#### EXERCISE DIRECTIONS
List the lines of this listing that hold the word "Table".

[[ DATA BELOW open ]]

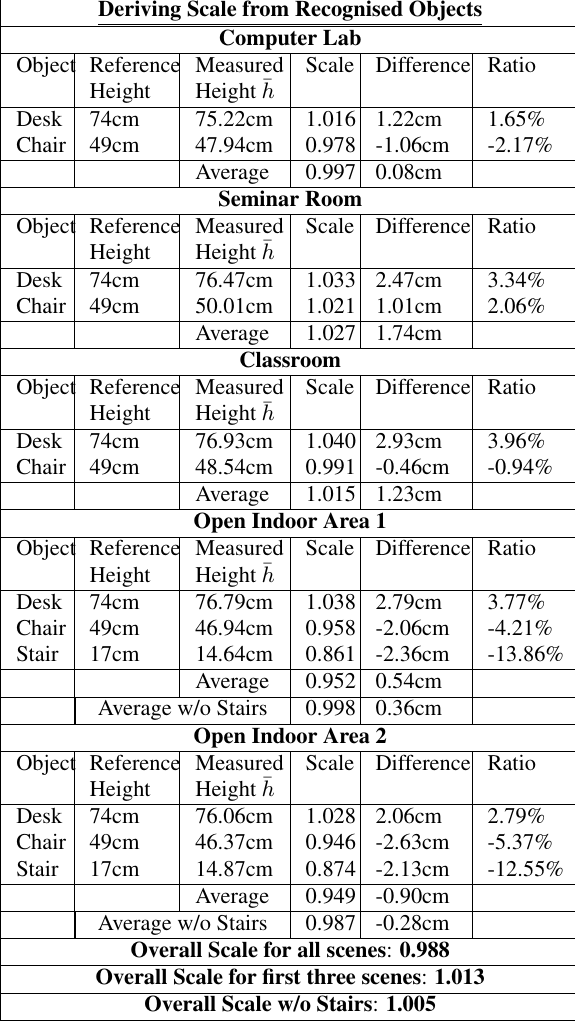
Table 2: Comparing measured and reference heights for identified objects per scene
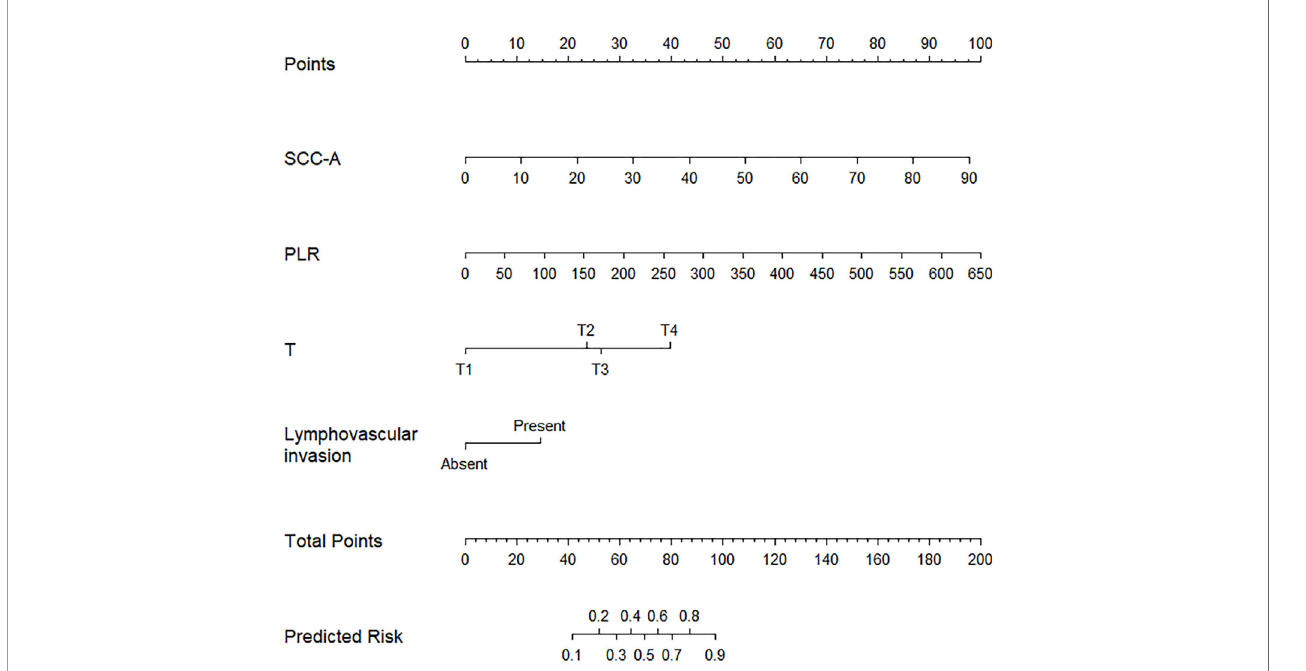
FIGURE 2 | Predicted nomogram for PCCS patients: a line was drawn straight down to predict the risk of ENE. T, Pathology T stage; PLR, platelet-lymphocyte ratio; SCC-Ag, Squamous cell carcinoma antigen.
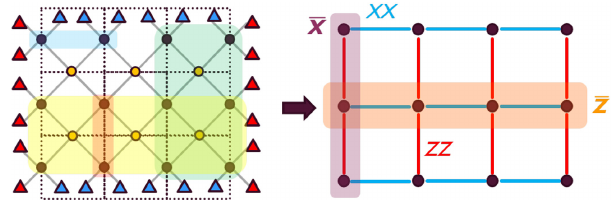
FIG. 10. A 3 × 4 Bacon-Shor code with distance 3 from the surface-code tensor network. Tensors every other row are col- ored yellow, meaning that both on-site dangling legs are logical (pointing out of the page) while the black sites have one dan- gling leg pointing into the page (physical) while the other out of the page (logical). The red and blue triangles are again stop- per tensors we use for the surface code, which are Z and X + 1 eigenstates, respectively. The weight-2 shaded operators are gauge generators (blue, X type; red, Z type) while some stabi- lizers are shaded in yellow ( Z type) and green ( X type). They correspond to acting Pauli X or Z s on the physical qubits (black). Blue and red edges in the right diagram mark the gauge gener- ators. A representative of the logical X ( Z ) operator has X ( Z ) acting on the purple (orange) shaded qubits.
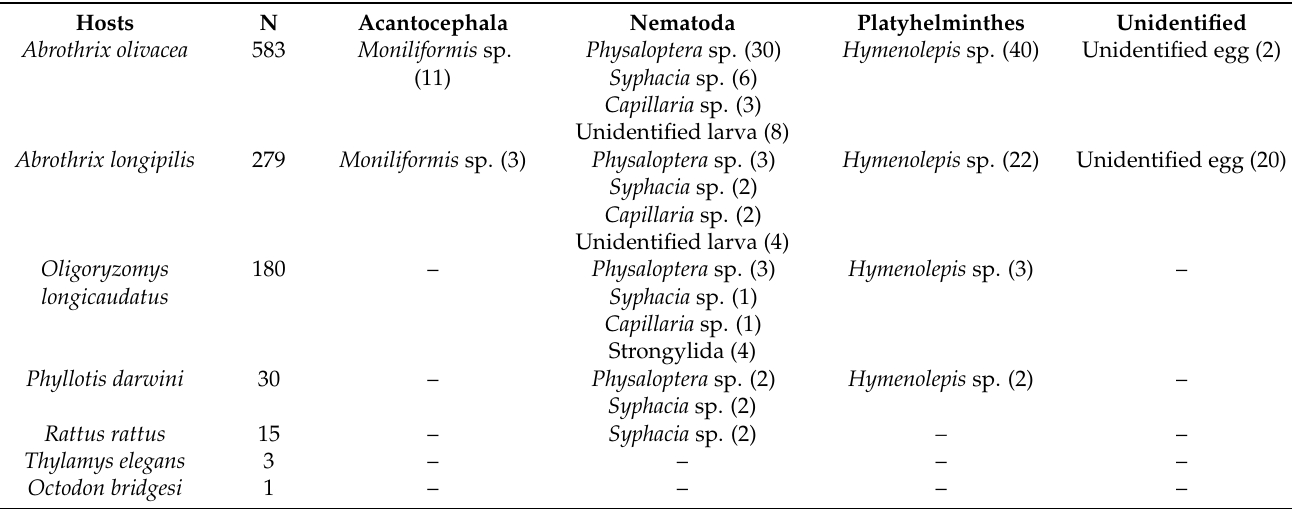
Table 1. Presence of helminth eggs and larvae from fecal samples of small mammals. N = sample size. Number in parentheses is the number of positive samples.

[[ DATA BELOW closed ]]

#### RESPONSE TO THE TASK
Table 2: Comparing measured and reference heights for identified objects per scene
Table 1. Presence of helminth eggs and larvae from fecal samples of small mammals. N = sample size. Number in parentheses is the number of positive samples.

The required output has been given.